Canadian Prime Minister Justin Trudeau speaks during Question Period in the House of Commons, February 28, 2018. (Chris Wattie/Reuters)

Canadian prime minister Justin Trudeau adopted an optimistic tone Thursday when discussing the prospects for a successful conclusion to ongoing talks on renegotiating NAFTA.

Trudeau, who pushed back aggressively last month when the Trump administration announced it would leverage potential steel and aluminum tariffs in renegotiating NAFTA, said the North American trade partners are on the cusp of reaching a mutually beneficial agreement.

“We have a high chance of reaching a win-win-win deal for Canada, the United States, and Mexico,” he told reporters. “With the pressures of the elections in Mexico, and the US elections, if we could announce something at the Summit of the Americas [in mid April], that would be great.”

The Trump administration exempted Canada and Mexico from the heavy steel and aluminum tariffs it recently imposed on other trading partners, contingent on their cooperation in the NAFTA talks.
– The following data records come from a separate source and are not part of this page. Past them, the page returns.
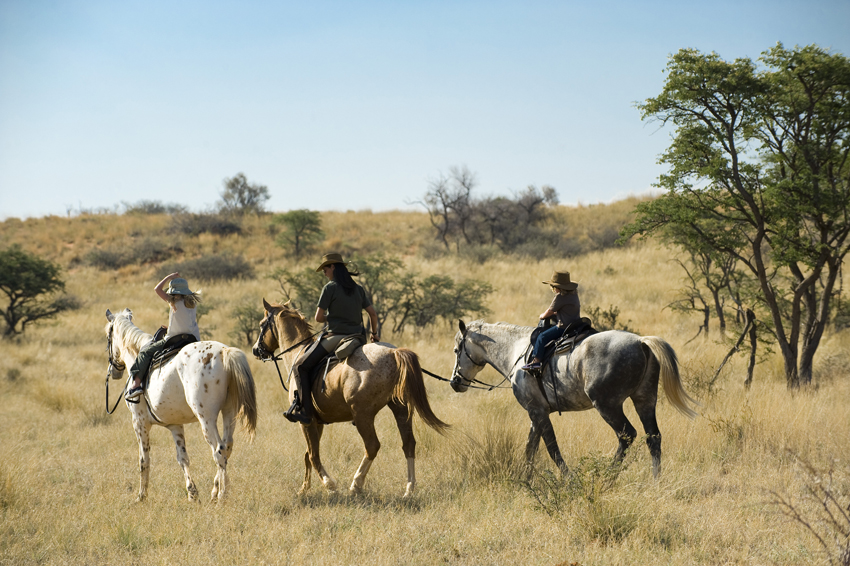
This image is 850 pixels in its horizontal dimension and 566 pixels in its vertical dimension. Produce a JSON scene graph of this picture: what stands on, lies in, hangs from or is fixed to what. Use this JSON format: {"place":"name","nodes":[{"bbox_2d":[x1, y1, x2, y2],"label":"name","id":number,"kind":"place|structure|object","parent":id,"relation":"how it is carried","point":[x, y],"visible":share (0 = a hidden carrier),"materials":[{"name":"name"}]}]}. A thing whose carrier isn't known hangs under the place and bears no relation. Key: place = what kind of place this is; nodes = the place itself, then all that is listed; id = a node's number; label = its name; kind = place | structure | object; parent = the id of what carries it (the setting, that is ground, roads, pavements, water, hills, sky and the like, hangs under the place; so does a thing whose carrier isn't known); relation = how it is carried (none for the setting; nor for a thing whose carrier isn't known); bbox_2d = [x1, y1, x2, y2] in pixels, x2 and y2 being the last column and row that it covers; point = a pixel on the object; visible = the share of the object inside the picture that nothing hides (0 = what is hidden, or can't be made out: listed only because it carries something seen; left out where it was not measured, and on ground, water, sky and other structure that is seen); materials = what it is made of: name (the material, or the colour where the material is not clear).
{"place":"outdoors","nodes":[
{"label":"outdoors","id":0,"kind":"place"},
{"bbox_2d":[0,0,849,220],"label":"sky","id":1,"kind":"structure","parent":0,"point":[70,193],"materials":[{"name":"blue"}]},
{"bbox_2d":[0,189,849,565],"label":"dry grass field","id":2,"kind":"structure","parent":0,"point":[65,382],"materials":[{"name":"gold"}]},
{"bbox_2d":[0,246,69,338],"label":"tree","id":3,"kind":"object","parent":2,"relation":"on","point":[44,276],"visible":0.99,"materials":[{"name":"green plant"}]},
{"bbox_2d":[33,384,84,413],"label":"grass tuft","id":4,"kind":"object","parent":2,"relation":"on","point":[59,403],"visible":0.82,"materials":[{"name":"plant"}]},
{"bbox_2d":[80,239,173,268],"label":"shrub","id":5,"kind":"object","parent":2,"relation":"on","point":[107,261],"visible":0.9,"materials":[{"name":"plant"}]},
{"bbox_2d":[119,199,187,215],"label":"shrub","id":6,"kind":"object","parent":2,"relation":"on","point":[152,205],"visible":0.83,"materials":[{"name":"plant"}]},
{"bbox_2d":[102,302,258,503],"label":"white horse","id":7,"kind":"object","parent":2,"relation":"on","point":[183,383],"visible":0.91},
{"bbox_2d":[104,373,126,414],"label":"reins","id":8,"kind":"object","parent":7,"relation":"attached to","point":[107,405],"visible":0.81,"materials":[{"name":"black leather"}]},
{"bbox_2d":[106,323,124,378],"label":"bridle","id":9,"kind":"object","parent":7,"relation":"on","point":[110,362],"visible":0.66,"materials":[{"name":"black leather"}]},
{"bbox_2d":[141,334,195,371],"label":"saddle","id":10,"kind":"object","parent":7,"relation":"on","point":[172,349],"visible":0.46,"materials":[{"name":"black leather"}]},
{"bbox_2d":[125,272,202,399],"label":"person","id":11,"kind":"object","parent":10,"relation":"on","point":[180,319],"visible":0.69},
{"bbox_2d":[166,213,244,236],"label":"shrub","id":12,"kind":"object","parent":2,"relation":"on","point":[223,228],"visible":0.86,"materials":[{"name":"plant"}]},
{"bbox_2d":[176,254,256,281],"label":"shrub","id":13,"kind":"object","parent":2,"relation":"on","point":[228,271],"visible":0.87,"materials":[{"name":"plant"}]},
{"bbox_2d":[217,173,270,214],"label":"tree","id":14,"kind":"object","parent":2,"relation":"on","point":[240,192],"visible":0.98,"materials":[{"name":"plant"}]},
{"bbox_2d":[228,300,263,345],"label":"shrub","id":15,"kind":"object","parent":2,"relation":"on","point":[250,330],"visible":0.57,"materials":[{"name":"green plant"}]},
{"bbox_2d":[273,209,324,257],"label":"tree","id":16,"kind":"object","parent":2,"relation":"on","point":[295,213],"visible":0.99,"materials":[{"name":"green plant"}]},
{"bbox_2d":[253,299,449,496],"label":"brown horse","id":17,"kind":"object","parent":2,"relation":"on","point":[368,451],"visible":0.9},
{"bbox_2d":[255,309,326,368],"label":"bridle","id":18,"kind":"object","parent":17,"relation":"on","point":[260,339],"visible":0.65,"materials":[{"name":"black leather"}]},
{"bbox_2d":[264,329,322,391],"label":"reins","id":19,"kind":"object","parent":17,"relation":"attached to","point":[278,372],"visible":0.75,"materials":[{"name":"black leather"}]},
{"bbox_2d":[310,340,360,385],"label":"saddle","id":20,"kind":"object","parent":17,"relation":"on","point":[326,360],"visible":0.46,"materials":[{"name":"leather"}]},
{"bbox_2d":[284,253,378,424],"label":"woman","id":21,"kind":"object","parent":20,"relation":"on","point":[335,291],"visible":0.93},
{"bbox_2d":[270,253,492,334],"label":"shrub","id":22,"kind":"object","parent":2,"relation":"on","point":[420,284],"visible":0.85,"materials":[{"name":"green plant"}]},
{"bbox_2d":[408,164,478,250],"label":"bare tree","id":23,"kind":"object","parent":2,"relation":"on","point":[441,197],"visible":0.98,"materials":[{"name":"brown plant"}]},
{"bbox_2d":[456,417,528,484],"label":"grass tuft","id":24,"kind":"object","parent":2,"relation":"on","point":[489,461],"visible":0.75,"materials":[{"name":"plant"}]},
{"bbox_2d":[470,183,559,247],"label":"shrub","id":25,"kind":"object","parent":2,"relation":"on","point":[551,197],"visible":0.87,"materials":[{"name":"plant"}]},
{"bbox_2d":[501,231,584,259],"label":"shrub","id":26,"kind":"object","parent":2,"relation":"on","point":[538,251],"visible":0.81,"materials":[{"name":"plant"}]},
{"bbox_2d":[450,314,699,479],"label":"horse","id":27,"kind":"object","parent":2,"relation":"on","point":[479,337],"visible":0.94},
{"bbox_2d":[421,366,501,390],"label":"reins","id":28,"kind":"object","parent":27,"relation":"attached to","point":[429,373],"visible":0.79,"materials":[{"name":"black leather"}]},
{"bbox_2d":[431,335,523,389],"label":"bridle","id":29,"kind":"object","parent":27,"relation":"attached to","point":[431,373],"visible":0.79,"materials":[{"name":"black leather"}]},
{"bbox_2d":[527,320,594,373],"label":"saddle","id":30,"kind":"object","parent":27,"relation":"on","point":[551,347],"visible":0.58,"materials":[{"name":"black leather"}]},
{"bbox_2d":[521,270,580,372],"label":"person","id":31,"kind":"object","parent":30,"relation":"on","point":[539,352],"visible":0.72},
{"bbox_2d":[523,449,626,519],"label":"shrub","id":32,"kind":"object","parent":2,"relation":"on","point":[596,471],"visible":0.84,"materials":[{"name":"green plant"}]},
{"bbox_2d":[584,224,623,250],"label":"shrub","id":33,"kind":"object","parent":2,"relation":"on","point":[607,243],"visible":0.68,"materials":[{"name":"plant"}]},
{"bbox_2d":[583,303,625,331],"label":"shrub","id":34,"kind":"object","parent":2,"relation":"on","point":[612,317],"visible":0.45,"materials":[{"name":"green plant"}]},
{"bbox_2d":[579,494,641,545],"label":"grass tuft","id":35,"kind":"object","parent":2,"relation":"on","point":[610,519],"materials":[{"name":"plant"}]},
{"bbox_2d":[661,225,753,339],"label":"tree","id":36,"kind":"object","parent":2,"relation":"on","point":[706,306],"visible":0.71,"materials":[{"name":"plant"}]},
{"bbox_2d":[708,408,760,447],"label":"shrub","id":37,"kind":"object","parent":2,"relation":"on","point":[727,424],"visible":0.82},
{"bbox_2d":[711,308,760,388],"label":"dead branch","id":38,"kind":"object","parent":2,"relation":"on","point":[744,334],"visible":0.92,"materials":[{"name":"brown wood"}]},
{"bbox_2d":[623,43,849,390],"label":"tree","id":39,"kind":"object","parent":2,"relation":"on","point":[780,142],"visible":0.99,"materials":[{"name":"green plant"}]},
{"bbox_2d":[766,451,849,565],"label":"shrub","id":40,"kind":"object","parent":2,"relation":"on","point":[825,509],"visible":0.99,"materials":[{"name":"brown plant"}]},
{"bbox_2d":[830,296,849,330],"label":"shrub","id":41,"kind":"object","parent":2,"relation":"on","point":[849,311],"visible":0.63,"materials":[{"name":"green plant"}]}
]}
Trudeau responded forcefully, saying the tariffs made “absolutely no sense” and criticizing the Trump administration for even considering imposing the protectionist measure on Canada.

Canadian foreign minister Chrystia Freeland is meeting this week with her American and Mexican counterparts to begin solidifying negotiated changes to the 24-year-old trade agreement.

Central to the negotiations is the Trump administration’s desire to increase the percentage of materials that must be produced by NAFTA countries in order for a vehicle to qualify to cross borders duty-free. Under current law, 62.5 percent of a vehicle’s material must be manufactured within the trade zone; U.S. officials hope to increase that to 85 percent, with a minimum of 50 percent of the material produced in the U.S.

Mexican officials, meanwhile, have reportedly objected to a U.S. request that automakers rely solely on factories that pay workers at least $15 per hour — a sharp increase from the current Mexican minimum wage of $3 per hour.

The Trump administration is reportedly pushing for a rapid conclusion to the negotiations due to mounting fears that its protectionist policies will spark a trade war with China. China responded to the roughly $60 billion in tariffs on Chinese goods announced last month by implementing its own retaliatory tariffs on roughly $50 billion in yearly imports from the U.S.